“This is a big fundraiser for us that we do every two years,” says Punkin Parker, president of the Women’s Auxiliary. “Two years ago, we raised about $27,000, and in 2006 we raised $29,000.”
This year’s luncheon, which will include a fashion show, live auction and silent auction, will be held March 23 at the High Point Country Club.
The deadline for purchasing tickets is Thursday.
The highlight of the luncheon will be a fashion show featuring more than 20 local celebrities wearing wardrobes from Stein Mart.

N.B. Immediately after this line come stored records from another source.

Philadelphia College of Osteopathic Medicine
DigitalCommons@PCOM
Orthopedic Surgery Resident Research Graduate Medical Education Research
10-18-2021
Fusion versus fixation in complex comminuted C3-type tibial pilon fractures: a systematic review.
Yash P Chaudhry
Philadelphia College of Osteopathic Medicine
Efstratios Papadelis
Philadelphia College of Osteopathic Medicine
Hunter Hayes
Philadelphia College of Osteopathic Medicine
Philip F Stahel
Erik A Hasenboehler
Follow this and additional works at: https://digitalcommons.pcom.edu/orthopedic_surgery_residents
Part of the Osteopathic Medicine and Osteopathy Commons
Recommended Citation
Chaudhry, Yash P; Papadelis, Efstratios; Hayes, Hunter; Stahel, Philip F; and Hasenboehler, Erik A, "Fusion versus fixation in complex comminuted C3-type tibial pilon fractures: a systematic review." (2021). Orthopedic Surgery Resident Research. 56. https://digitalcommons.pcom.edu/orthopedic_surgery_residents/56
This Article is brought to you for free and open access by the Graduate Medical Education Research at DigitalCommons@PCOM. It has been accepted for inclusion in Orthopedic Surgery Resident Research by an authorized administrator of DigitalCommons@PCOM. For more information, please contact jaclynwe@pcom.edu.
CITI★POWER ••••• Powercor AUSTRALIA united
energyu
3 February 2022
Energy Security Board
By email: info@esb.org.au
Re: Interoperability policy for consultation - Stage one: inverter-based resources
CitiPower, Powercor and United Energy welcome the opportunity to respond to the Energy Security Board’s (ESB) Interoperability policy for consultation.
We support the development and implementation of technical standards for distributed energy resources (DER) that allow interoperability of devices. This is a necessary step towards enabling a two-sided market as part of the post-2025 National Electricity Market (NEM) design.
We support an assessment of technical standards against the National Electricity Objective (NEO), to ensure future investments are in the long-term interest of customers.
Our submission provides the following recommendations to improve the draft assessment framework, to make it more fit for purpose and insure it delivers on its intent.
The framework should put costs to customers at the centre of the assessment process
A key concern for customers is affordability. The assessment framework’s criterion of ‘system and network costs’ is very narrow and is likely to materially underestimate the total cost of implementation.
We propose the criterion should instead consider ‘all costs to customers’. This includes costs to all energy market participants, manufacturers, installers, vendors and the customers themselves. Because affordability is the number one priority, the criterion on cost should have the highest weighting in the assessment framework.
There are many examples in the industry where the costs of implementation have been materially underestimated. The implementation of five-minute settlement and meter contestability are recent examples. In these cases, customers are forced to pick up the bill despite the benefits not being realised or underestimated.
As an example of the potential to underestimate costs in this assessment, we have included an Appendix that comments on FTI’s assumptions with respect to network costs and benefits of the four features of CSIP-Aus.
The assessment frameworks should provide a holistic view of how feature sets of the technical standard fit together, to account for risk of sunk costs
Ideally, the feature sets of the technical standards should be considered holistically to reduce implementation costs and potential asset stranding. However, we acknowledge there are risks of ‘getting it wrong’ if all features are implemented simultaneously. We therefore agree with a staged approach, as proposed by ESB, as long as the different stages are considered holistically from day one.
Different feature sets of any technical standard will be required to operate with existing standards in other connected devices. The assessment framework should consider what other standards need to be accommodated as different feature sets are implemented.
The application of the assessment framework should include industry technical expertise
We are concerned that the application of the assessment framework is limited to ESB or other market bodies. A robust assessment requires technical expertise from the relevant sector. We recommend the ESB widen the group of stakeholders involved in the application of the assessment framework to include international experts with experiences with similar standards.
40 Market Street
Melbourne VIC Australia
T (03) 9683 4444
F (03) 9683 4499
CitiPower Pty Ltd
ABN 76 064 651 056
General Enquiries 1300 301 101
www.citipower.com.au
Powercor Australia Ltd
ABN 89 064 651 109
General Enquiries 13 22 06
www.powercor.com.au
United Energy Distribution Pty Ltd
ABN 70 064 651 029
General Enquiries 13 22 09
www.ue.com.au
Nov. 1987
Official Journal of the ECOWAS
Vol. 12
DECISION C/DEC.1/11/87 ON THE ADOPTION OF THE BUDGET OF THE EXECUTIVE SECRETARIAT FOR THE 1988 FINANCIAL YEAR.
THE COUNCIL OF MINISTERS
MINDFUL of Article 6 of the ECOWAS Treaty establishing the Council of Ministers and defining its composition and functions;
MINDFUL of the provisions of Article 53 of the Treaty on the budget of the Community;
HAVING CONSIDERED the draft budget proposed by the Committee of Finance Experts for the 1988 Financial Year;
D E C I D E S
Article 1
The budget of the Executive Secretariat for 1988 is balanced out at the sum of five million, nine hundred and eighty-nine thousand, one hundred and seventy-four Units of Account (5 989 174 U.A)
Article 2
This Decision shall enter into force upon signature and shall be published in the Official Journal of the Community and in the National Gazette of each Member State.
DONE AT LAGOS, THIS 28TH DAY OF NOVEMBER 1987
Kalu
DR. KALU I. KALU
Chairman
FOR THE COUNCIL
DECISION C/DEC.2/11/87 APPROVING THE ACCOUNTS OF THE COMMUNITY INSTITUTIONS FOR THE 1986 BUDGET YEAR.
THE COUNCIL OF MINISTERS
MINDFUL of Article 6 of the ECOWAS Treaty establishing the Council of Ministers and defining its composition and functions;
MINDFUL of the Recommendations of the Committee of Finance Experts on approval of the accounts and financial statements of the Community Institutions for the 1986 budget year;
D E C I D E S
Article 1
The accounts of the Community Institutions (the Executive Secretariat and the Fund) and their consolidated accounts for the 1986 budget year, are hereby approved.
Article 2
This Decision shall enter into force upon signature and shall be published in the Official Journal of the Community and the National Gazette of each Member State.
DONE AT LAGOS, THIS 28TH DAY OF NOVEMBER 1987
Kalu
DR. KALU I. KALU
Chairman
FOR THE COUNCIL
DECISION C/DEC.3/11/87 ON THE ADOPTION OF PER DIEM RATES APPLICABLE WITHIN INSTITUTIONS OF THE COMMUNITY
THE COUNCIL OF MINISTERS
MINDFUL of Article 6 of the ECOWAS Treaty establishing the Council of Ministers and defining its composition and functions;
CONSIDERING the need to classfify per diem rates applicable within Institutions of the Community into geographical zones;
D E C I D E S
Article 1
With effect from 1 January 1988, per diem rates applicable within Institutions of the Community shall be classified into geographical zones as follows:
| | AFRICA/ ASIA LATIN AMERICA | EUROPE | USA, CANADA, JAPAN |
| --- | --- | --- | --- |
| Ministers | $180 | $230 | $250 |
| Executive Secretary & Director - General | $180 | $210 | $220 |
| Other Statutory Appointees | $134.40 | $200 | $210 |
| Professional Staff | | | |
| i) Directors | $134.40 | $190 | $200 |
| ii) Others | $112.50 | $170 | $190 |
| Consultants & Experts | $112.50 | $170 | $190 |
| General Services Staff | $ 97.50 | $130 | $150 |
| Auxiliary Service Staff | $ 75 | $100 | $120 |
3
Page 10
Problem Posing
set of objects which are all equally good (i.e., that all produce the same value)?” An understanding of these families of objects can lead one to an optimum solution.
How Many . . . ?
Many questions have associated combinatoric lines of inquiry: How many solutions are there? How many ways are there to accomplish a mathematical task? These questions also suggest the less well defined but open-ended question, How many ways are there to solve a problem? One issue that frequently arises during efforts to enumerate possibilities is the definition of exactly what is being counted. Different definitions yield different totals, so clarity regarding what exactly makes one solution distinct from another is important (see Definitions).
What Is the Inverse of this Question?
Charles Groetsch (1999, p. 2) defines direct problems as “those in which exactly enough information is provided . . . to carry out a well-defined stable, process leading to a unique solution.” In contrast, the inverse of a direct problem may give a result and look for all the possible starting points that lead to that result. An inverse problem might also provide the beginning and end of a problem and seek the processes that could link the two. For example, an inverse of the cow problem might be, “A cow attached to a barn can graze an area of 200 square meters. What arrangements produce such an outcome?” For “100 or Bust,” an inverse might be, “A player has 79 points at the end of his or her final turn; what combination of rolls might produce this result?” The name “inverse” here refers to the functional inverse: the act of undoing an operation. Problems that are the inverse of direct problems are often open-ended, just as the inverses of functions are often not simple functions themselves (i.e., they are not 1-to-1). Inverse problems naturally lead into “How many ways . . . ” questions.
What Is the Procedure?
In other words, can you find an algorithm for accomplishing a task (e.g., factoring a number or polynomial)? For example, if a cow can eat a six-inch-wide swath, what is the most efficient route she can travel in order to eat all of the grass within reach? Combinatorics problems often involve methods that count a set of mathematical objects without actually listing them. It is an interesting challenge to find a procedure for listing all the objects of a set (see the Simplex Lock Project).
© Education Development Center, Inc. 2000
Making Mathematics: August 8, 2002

Among the models will be recently retired radio personality Max Meeks; prominent business and civic leader Ed Price; Marty Sumner of the High Point Police Department; High Point Enterprise columnist Mary Bogest; WMAG morning announcer Lora Songster; news anchor Julie Luck and reporter Kristin Nelson from WGHP-TV; and Lauren Ashley Martz, Miss North Carolina Teen USA.
“They’ll go to Stein Mart and pick out their clothes – whatever they like – and parade around the ballroom,” Parker says.
The luncheon will also include a live auction featuring the following items: an 18-inch pearl necklace; a week’s stay at a house at Topsail Beach; an Italian dinner for eight, prepared by Bert Woods; an overnight at J.H. Adams Inn and dinner at Hampton’s, the inn’s in-house restaurant; and four rounds of golf provided by the High Point Country Club.
There will also be a silent auction featuring more than 150 items, including such items as plants, pottery, clothing, homemade foods, art, home furnishings accessories, and gift certificates from restaurants, nail salons and other local businesses.
Tickets to the luncheon are $35 apiece, and all proceeds will go directly to the Salvation Army of High Point to assist with such projects as its women’s shelter, the Salvation Army Boys and Girls Club, and the William Booth Garden Apartments.
The Women’s Auxiliary was established in 1992 by a group of women who supported the mission of the Salvation Army, according to Parker.
“It started because they wanted to help with the women’s shelter, and it just grew and grew from there,” she says. “We donate $70,000 to $90,000 a year to the Salvation Army through our fundraisers, but we also do a lot of volunteering. We have 82 members, and we give volunteer hours to everything the Salvation Army does.”